While Fitch recognises pension obligations are debt-like and computes pension-adjusted credit metrics to take this into account, once it has been established that a pension deficit is potentially a significant credit issue, Fitch explores in more detail the cash flow impact of such a deficit.

While there will no doubt be pressure from some quarters for companies to increase pension deficit funding, in reality the practical consequences of the falling asset values will, in the short term at least, be limited by a number of factors.

In the UK, for example, negotiations between pension scheme trustees and sponsoring employers take place on a triennial basis, following full actuarial valuations. While in some circumstances this process can be accelerated, employers will have to address the real prospect of liquidity constraints and their own solvency (the 'employer covenant' in UK pensions terminology). This suggests they will strongly resist additional demands for additional cash by pension scheme trustees, and have their own constrained liquidity to use as a bargaining tool. Fitch believes they seem likely to get some support in this stance from The Pensions Regulator, which in recent pronouncements has emphasised a measured response by trustees to the current crisis. In guidance to trustees issued in October 2008, it suggested the current recession, and associated increase in deficits, may result in 'longer recovery periods being proposed, recognising the emerging pressures on company cash flows and thus affordability.' The market had interpreted the Regulator's previous guidance on recovery periods as suggesting a period of no longer than 10 years in most circumstances, with many plans having a shorter timescale.
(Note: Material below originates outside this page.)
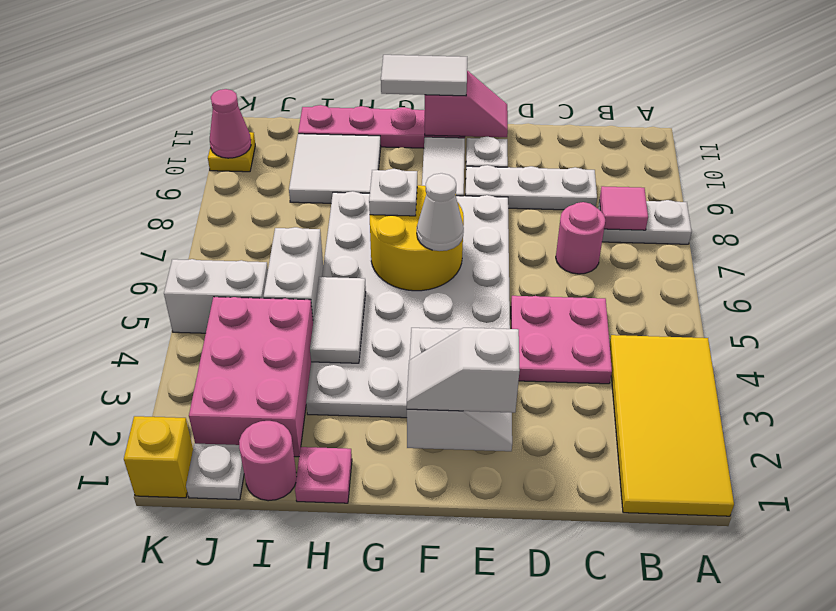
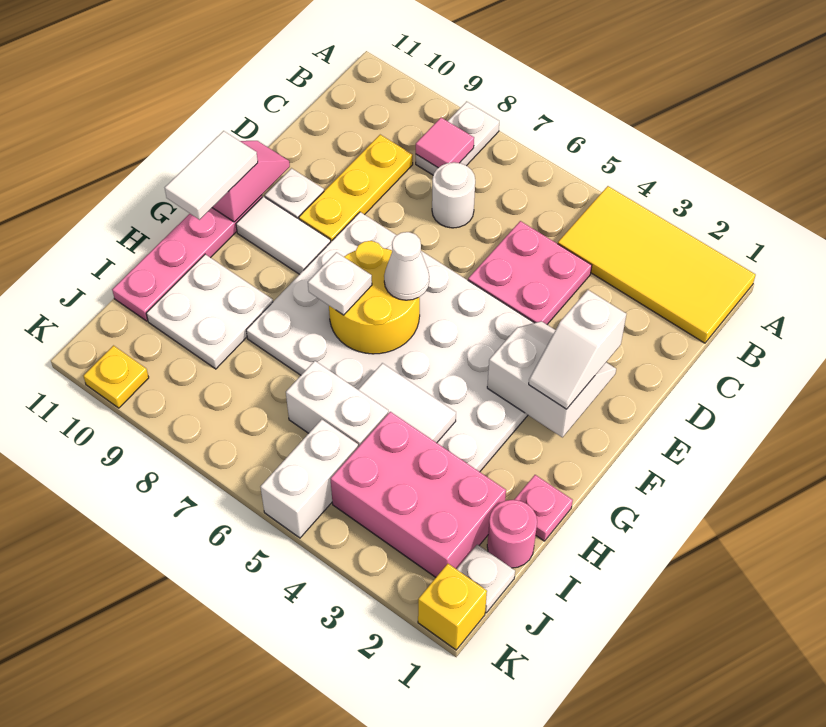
pink 1x1 round brick [556,202,605,274] -> white 1x1 round brick [432,162,475,228]
white 1x3 plate [465,165,597,210] -> yellow 1x3 plate [299,135,413,241]
white 2x2 tile [289,134,381,203] -> white 2x2 plate [146,254,273,369]
pink 1x1 cone [210,89,251,158] -> none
Longer, potentially end-loaded recovery plans are likely, and Fitch expects to see sponsoring employers using a variety of measures to either put off paying cash into plans or to reduce the liability. The former includes the provision of contingent assets and transferring non-cash assets such as property to the pension scheme. These can affect other creditors' recoveries in the event of a default. The current downturn may also give more pressured employers the additional leverage they need to negotiate reduced pension benefits, scheme closure to new members or the cessation of further pension accruals for existing members, reducing their eventual liability.

In Germany, the other European jurisdiction where significant pension scheme deficits are often found, legislative arrangements for defined benefit pensions still favour unfunded schemes (i.e. where the employer simply pays pensions to former employees as they fall due). While this is generally the case, German legislation allows for plans to be funded voluntarily in a number of ways, including contractual trust arrangements (CTAs), or other, insurance-type, structures. While CTAs typically bear no statutory requirement to maintain any given funding level, there may in specific cases be additional factors which do generate some pressure - for example previous agreements with works councils on funding levels.

While Fitch believes it unlikely, for most companies, that higher reported pension deficits in 2009 will lead to rating-material increases in pension contributions in the short term, there is the potential that in specific circumstances an increased pension deficit could be at least a contributory factor to a wider problem - therefore the agency will continue to investigate the implications of pensions funding at an individual issuer level as appropriate.